===== DATASET ENTRIES =====

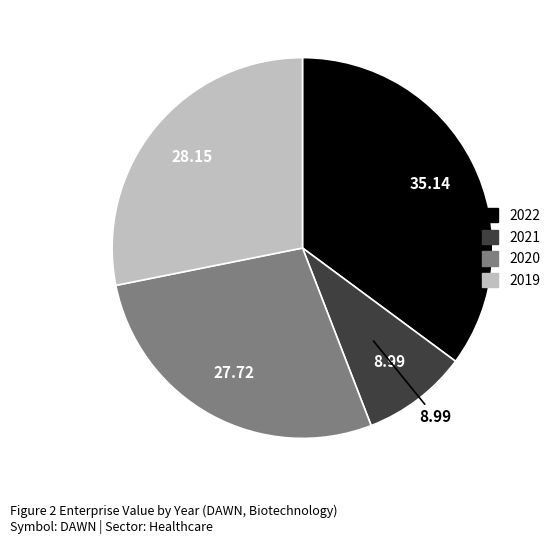

Combined, do 2021 and 2020 account for over 50%?

No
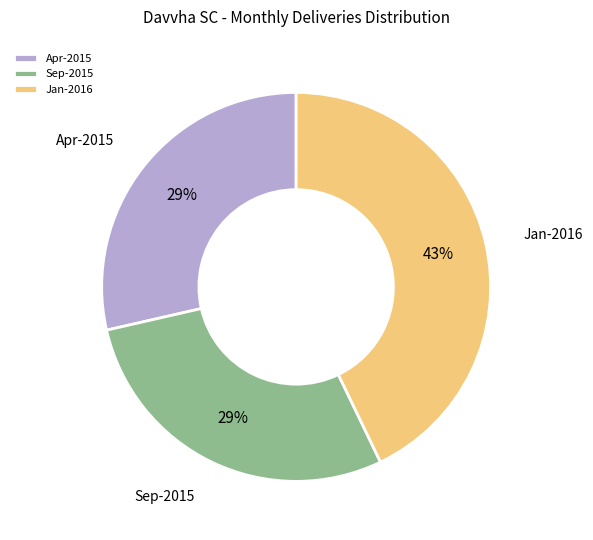

What is the largest slice in the pie chart?

Jan-2016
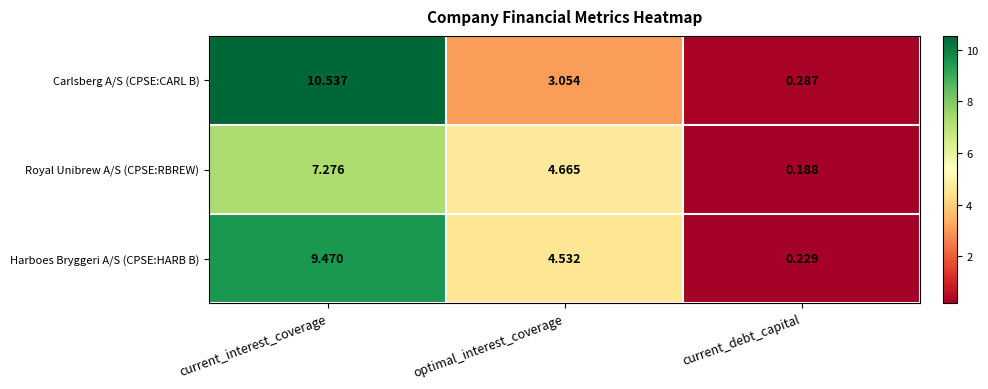

How many categories are shown in the chart?

3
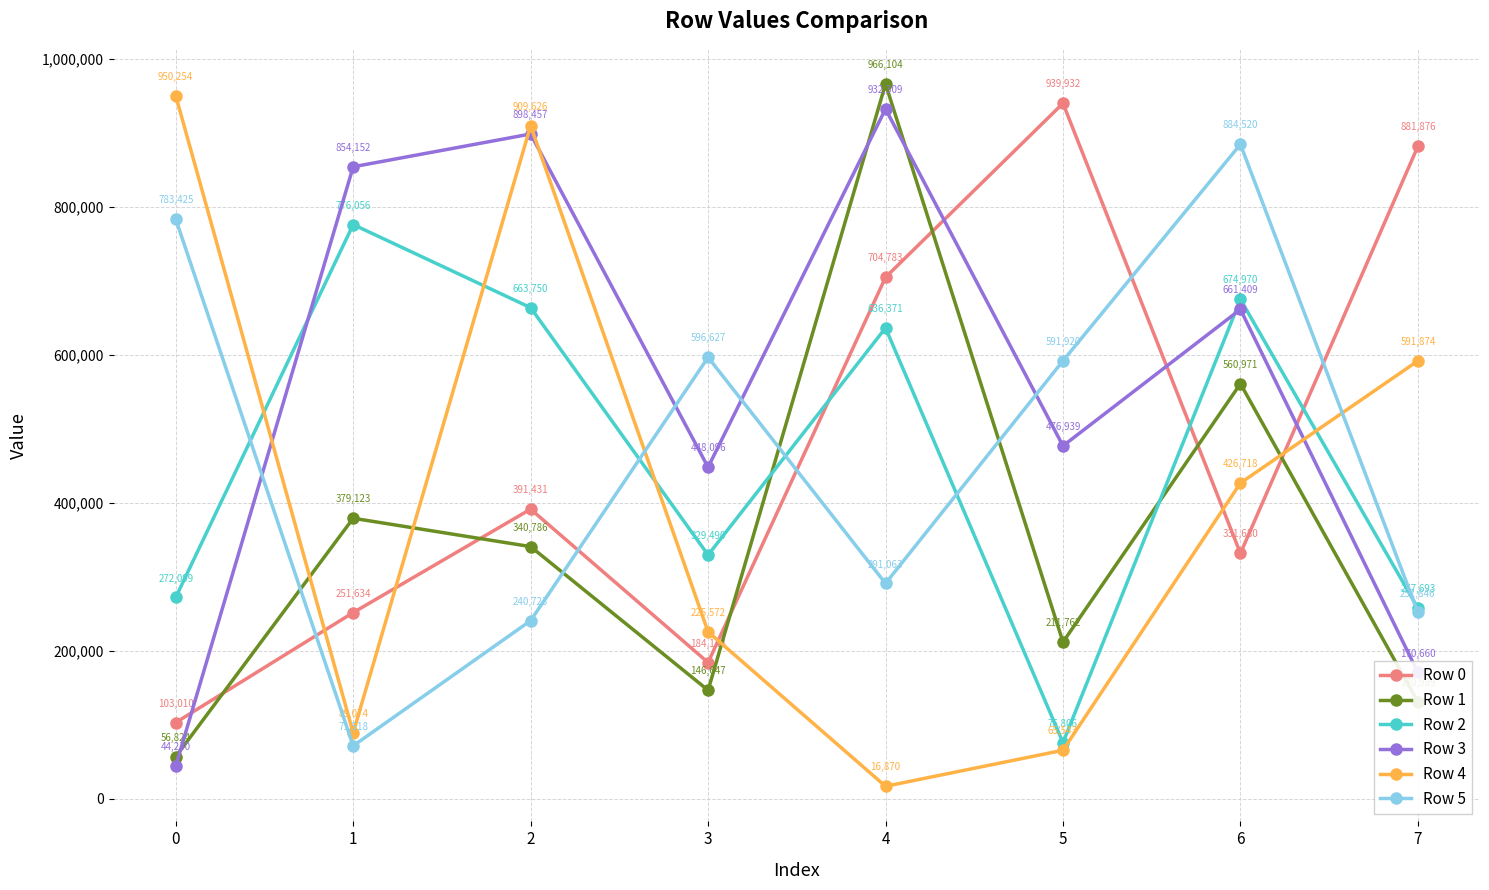

Which series ends up on top after the final intersection of Row 2 and Row 3?

Row 2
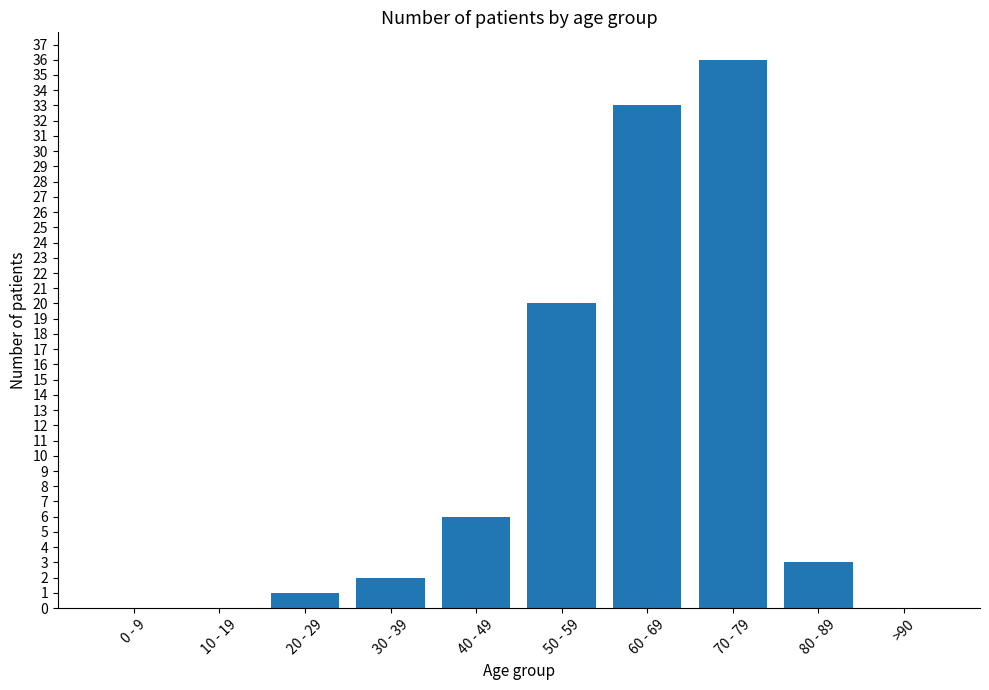

How many distinct data groups are displayed?

1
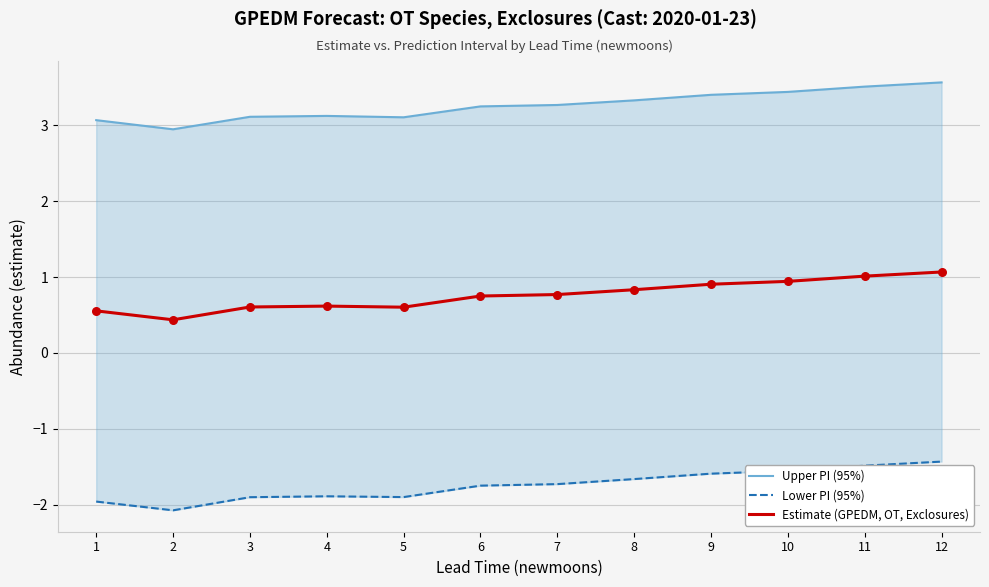

Which series contains the lowest Y value?

Lower PI (95%)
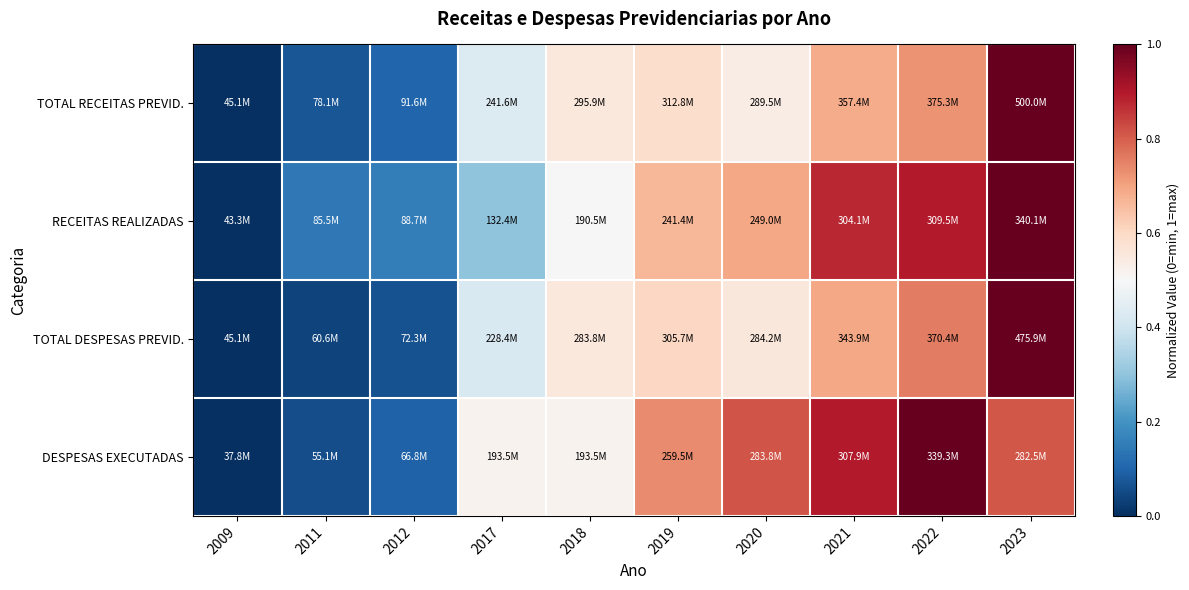

At which category is the sum across all series the highest?

2023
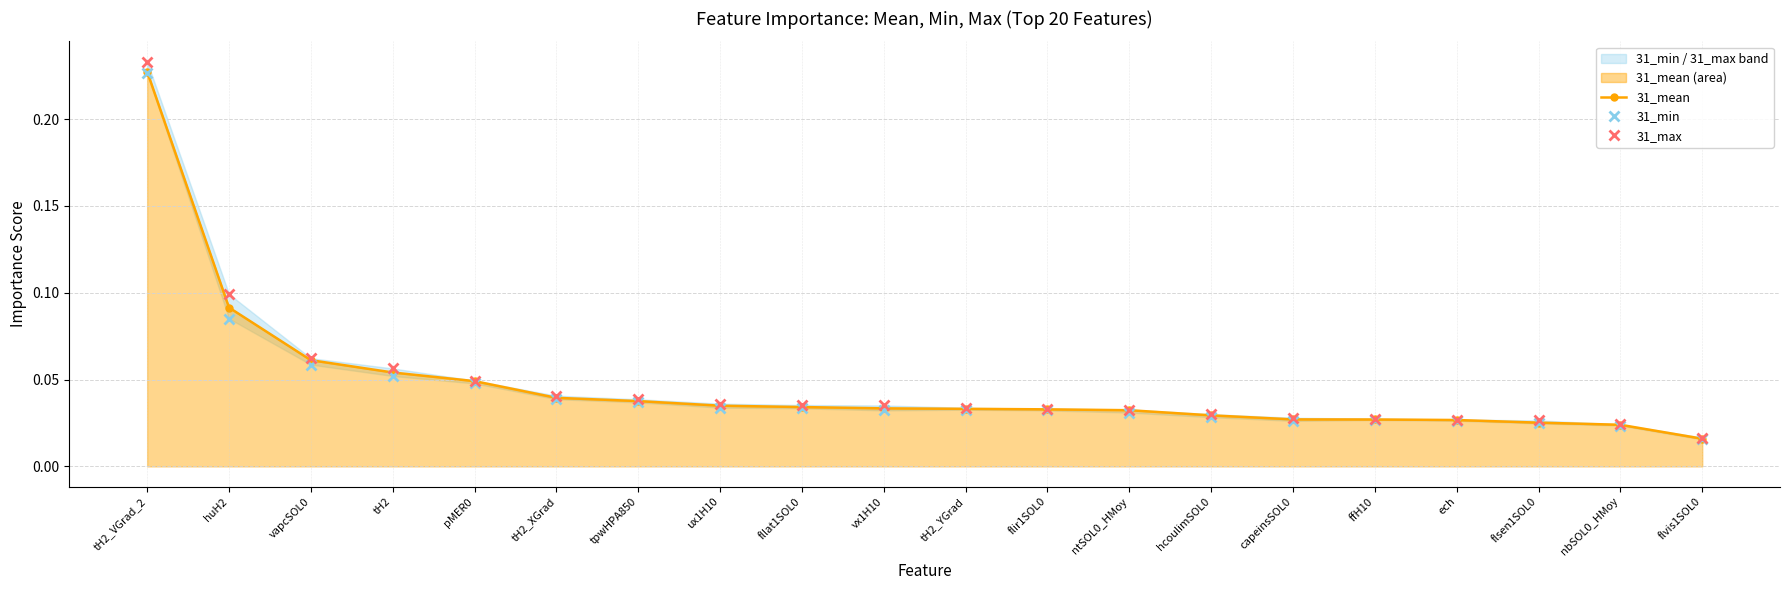

Reading left to right, extract all data points from this chart.

31_mean: 0.2	0.1	0.1	0.1	0.0	0.0	0.0	0.0	0.0	0.0	0.0	0.0	0.0	0.0	0.0	0.0	0.0	0.0	0.0	0.0
31_min: 0.2	0.1	0.1	0.1	0.0	0.0	0.0	0.0	0.0	0.0	0.0	0.0	0.0	0.0	0.0	0.0	0.0	0.0	0.0	0.0
31_max: 0.2	0.1	0.1	0.1	0.0	0.0	0.0	0.0	0.0	0.0	0.0	0.0	0.0	0.0	0.0	0.0	0.0	0.0	0.0	0.0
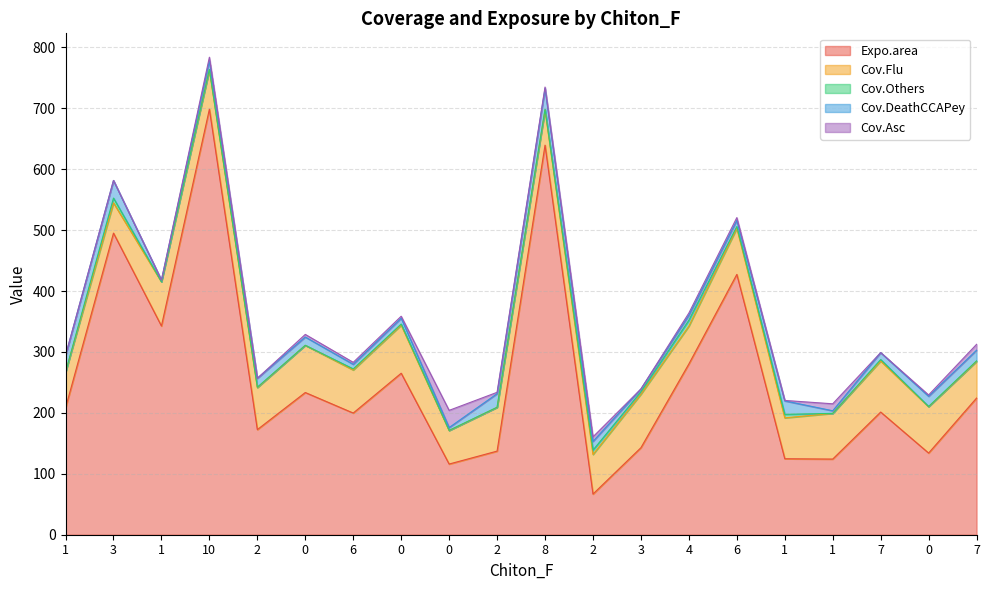

How many data points in Cov.DeathCCAPey are above 14?

10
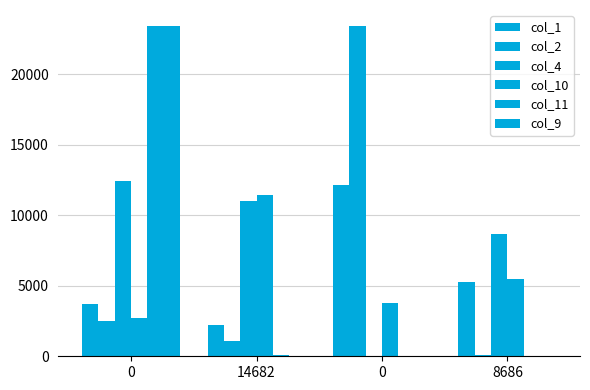

What is the difference between the highest and lowest values at 0?

20834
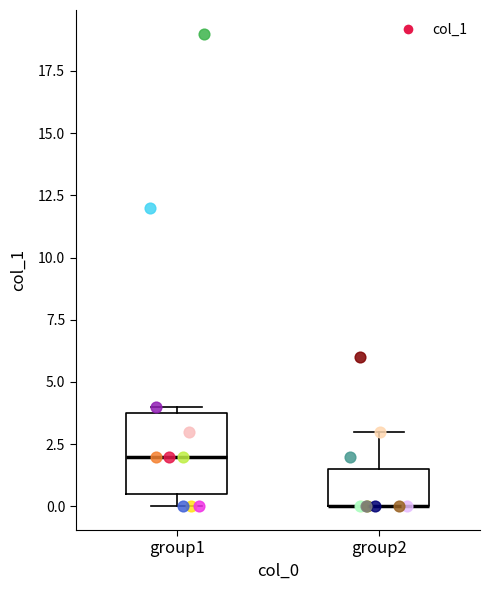

Where is the upper edge of the box for group2 on the y-axis? The values are not printed on the chart, so give them approximately, as read against the axis.

1.5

=====

◆ **PROBLEM TO SOLVE**
Express the lines from the line with "What is the largest slice in the pie chart?" to the line with "Reading left to", both included, as a JSON list of strings, one string per line, with blank lines dropped. Omit the pictures from your answer.

◆ **ANSWER BOX**
[
  "What is the largest slice in the pie chart?",
  "Jan-2016",
  "How many categories are shown in the chart?",
  "3",
  "Which series ends up on top after the final intersection of Row 2 and Row 3?",
  "Row 2",
  "How many distinct data groups are displayed?",
  "1",
  "Which series contains the lowest Y value?",
  "Lower PI (95%)",
  "At which category is the sum across all series the highest?",
  "2023",
  "Reading left to right, extract all data points from this chart."
]